In het Burgerlijk Wetboek zijn een aantal bepalingen opgenomen met betrekking tot de overeenkomst van opdracht. Zo is daarin ondermeer bepaald dat het de opdrachtgever te allen tijde vrijstaat om de overeenkomst eenzijdig te doen beëindigen door middel van opzegging. Deze bepalingen zijn echter van regelend recht. Dat wil zeggen dat partijen middels een schriftelijke overeenkomst van die wetsbepalingen kunnen afwijken. Te denken valt aan het in een overeenkomst bedingen dat de overeenkomst slechts in bepaalde gevallen kan worden opgezegd of dat de overeenkomst wel kan worden opgezegd maar enkel met inachtneming met een in de overeenkomst nader omschreven opzegtermijn. Spreken partijen echter niets concreets met elkaar af, dan geldt de wet en kan de opdrachtgever dus van de overeenkomst af zonder "€œ zoals in casu - gehouden te zijn tot betaling van enige schadevergoeding. Zelfs een overeenkomst die is aangegaan voor de duur van een project kan dus tussentijds worden beeindigd, ondanks dat de opdrachtnemer in verband met de uitvoering van het project bijvoorbeeld bepaalde investeringen heeft gedaan. In bepaalde gevallen kan een opzegging wel in strijd met de redelijkheid en billijkheid zijn en tot schadeplichtigheid leiden, maar de rechter dient een dergelijke vordering met de nodige terughoudendheid te toetsen.
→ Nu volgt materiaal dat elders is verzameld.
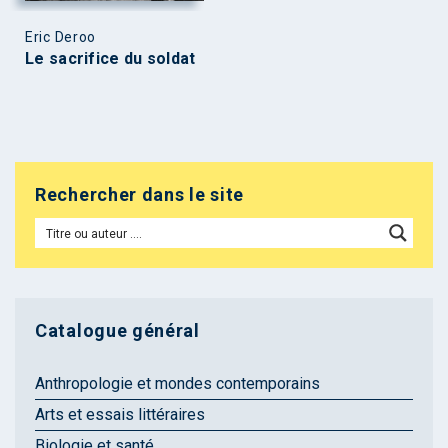
Eric Deroo
Le sacrifice du soldat
Rechercher dans le site
Catalogue général
Anthropologie et mondes contemporains
Arts et essais littéraires
Biologie et santé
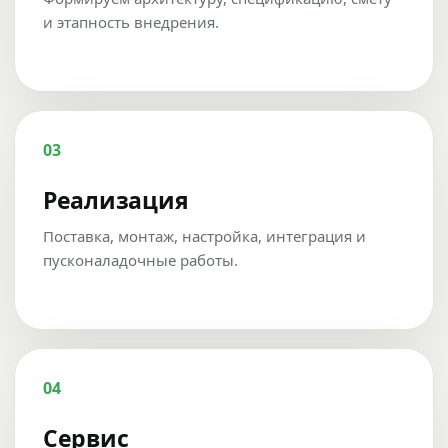
и этапность внедрения.
03
Реализация
Поставка, монтаж, настройка, интеграция и
пусконаладочные работы.
04
Сервис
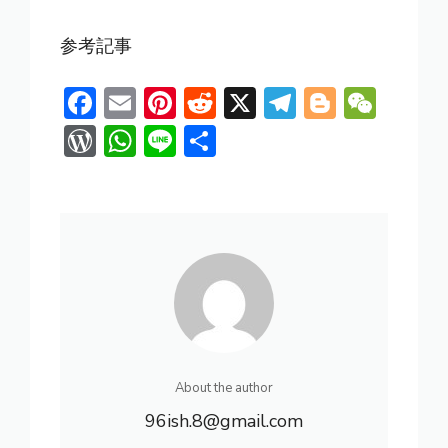
参考記事
F
E
Pi
R
X
T
Bl
W
ac
m
nt
e
el
o
e
W
W
Li
共
e
ai
er
d
e
g
C
or
h
n
有
b
l
e
di
gr
g
h
d
at
e
o
st
t
a
er
at
Pr
s
ok
m
e
A
ss
p
p
About the author
96ish.8@gmail.com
De conclusie die we uit deze uitspraak kunnen trekken is dat het (met name voor de opdrachtnemer) noodzakelijk is om bij het aangaan van een overeenkomst van opdracht bepaalde zaken zoals de opzegbaarheid en de duur van de opzegtermijn in elk geval goed schriftelijk vast te leggen. De wet verschaft de opdrachtnemer immers een aanmerkelijk minder stevige positie: hij kan de overeenkomst slechts opzeggen in geval van gewichtige redenen. Verder zou de opdrachtnemer wel recht op een redelijk deel van het "loon" hebben gehad als voor het hele project een vaste prijs zou zijn afgesproken.